CREATE EXTERNAL TABLE my_ingested_data3 ( ... ) ... PARTITIONED BY ( day STRING, customer_id STRING ) LOCATION "s3://DOC-EXAMPLE-BUCKET/prefix/" TBLPROPERTIES ( "projection.enabled" = "true", "projection.day.type" = "date", "projection.day.format" = "yyyy-MM-dd", "projection.day.range" = "2021-01-01,NOW", "projection.day.interval" = "1", "projection.day.interval.unit" = "DAYS", "projection.customer_id.type" = "injected", "storage.location.template" = "s3://DOC-EXAMPLE-BUCKET/prefix/${day}/${customer_id}/" )

When you query a table that has a partition key of type injected, your query must include a value for that partition key.

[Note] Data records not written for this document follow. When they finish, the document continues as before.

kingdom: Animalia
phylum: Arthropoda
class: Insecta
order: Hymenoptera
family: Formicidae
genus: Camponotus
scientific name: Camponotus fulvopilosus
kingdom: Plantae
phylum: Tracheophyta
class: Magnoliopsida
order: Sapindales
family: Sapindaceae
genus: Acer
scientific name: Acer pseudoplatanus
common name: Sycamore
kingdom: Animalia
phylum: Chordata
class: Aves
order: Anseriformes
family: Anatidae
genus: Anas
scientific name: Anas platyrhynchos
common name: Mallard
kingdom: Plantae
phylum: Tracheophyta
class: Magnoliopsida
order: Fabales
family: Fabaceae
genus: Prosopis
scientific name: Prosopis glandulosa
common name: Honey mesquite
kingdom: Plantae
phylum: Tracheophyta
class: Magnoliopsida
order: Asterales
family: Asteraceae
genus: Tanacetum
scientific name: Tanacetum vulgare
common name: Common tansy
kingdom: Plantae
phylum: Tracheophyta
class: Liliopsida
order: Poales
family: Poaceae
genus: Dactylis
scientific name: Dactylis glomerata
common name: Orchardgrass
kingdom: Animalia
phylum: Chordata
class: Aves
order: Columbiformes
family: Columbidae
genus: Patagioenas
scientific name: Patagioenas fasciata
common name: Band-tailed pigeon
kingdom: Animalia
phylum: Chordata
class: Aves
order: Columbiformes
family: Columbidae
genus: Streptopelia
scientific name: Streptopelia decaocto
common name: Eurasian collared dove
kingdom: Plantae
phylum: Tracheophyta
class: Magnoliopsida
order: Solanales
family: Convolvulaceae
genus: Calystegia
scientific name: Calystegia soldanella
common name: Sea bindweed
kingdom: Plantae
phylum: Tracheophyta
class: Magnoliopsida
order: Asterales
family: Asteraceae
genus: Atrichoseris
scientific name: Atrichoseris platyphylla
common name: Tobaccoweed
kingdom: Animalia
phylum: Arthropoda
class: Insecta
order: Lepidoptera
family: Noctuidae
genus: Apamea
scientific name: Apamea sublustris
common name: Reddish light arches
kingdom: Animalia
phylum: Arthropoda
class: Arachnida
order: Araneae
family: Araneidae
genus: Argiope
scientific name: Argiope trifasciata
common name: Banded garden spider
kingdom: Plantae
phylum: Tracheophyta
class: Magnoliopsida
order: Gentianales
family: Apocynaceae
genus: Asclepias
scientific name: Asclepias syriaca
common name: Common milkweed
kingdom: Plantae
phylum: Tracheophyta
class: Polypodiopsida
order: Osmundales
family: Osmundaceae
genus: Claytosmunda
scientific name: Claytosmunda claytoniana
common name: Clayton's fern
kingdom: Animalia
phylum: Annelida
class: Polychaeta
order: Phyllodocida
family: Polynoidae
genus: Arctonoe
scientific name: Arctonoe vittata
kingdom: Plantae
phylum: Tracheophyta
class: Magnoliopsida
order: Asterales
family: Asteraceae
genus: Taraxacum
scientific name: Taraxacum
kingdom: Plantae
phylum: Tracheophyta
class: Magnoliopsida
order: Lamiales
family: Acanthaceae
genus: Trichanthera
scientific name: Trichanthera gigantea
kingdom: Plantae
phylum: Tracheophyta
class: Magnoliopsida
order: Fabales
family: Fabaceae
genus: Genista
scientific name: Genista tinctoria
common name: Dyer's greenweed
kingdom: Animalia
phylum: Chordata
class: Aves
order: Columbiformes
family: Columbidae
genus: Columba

A query for the my_ingested_data3 table might look like this:

SELECT * FROM my_ingested_data3 WHERE day BETWEEN '2021-11-01' AND '2021-11-30' AND customer_id = 'customer-1234'

ISO formatted dates

Because the values for the day partition key are ISO formatted, you can also use the DATE type for the day partition key instead of STRING, as in the following example:

PARTITIONED BY (day DATE, customer_id STRING)

When you query, this strategy allows you to use date functions on the partition key without parsing or casting, as in the following example:

SELECT * FROM my_ingested_data3 WHERE day > CURRENT_DATE - INTERVAL '7' DAY AND customer_id = 'customer-1234'
Note

Specifying a partition key of the DATE type assumes that you have used the custom prefix feature to create Amazon S3 keys that have ISO formatted dates. If you are using the default Firehose format of yyyy/MM/dd/HH, you must specify the partition key as type string even though the corresponding table property is of type date, as in the following example:

PARTITIONED BY ( `mydate` string) TBLPROPERTIES ( 'projection.enabled'='true', ... 'projection.mydate.type'='date', 'storage.location.template'='s3://DOC-EXAMPLE-BUCKET/prefix/${mydate}')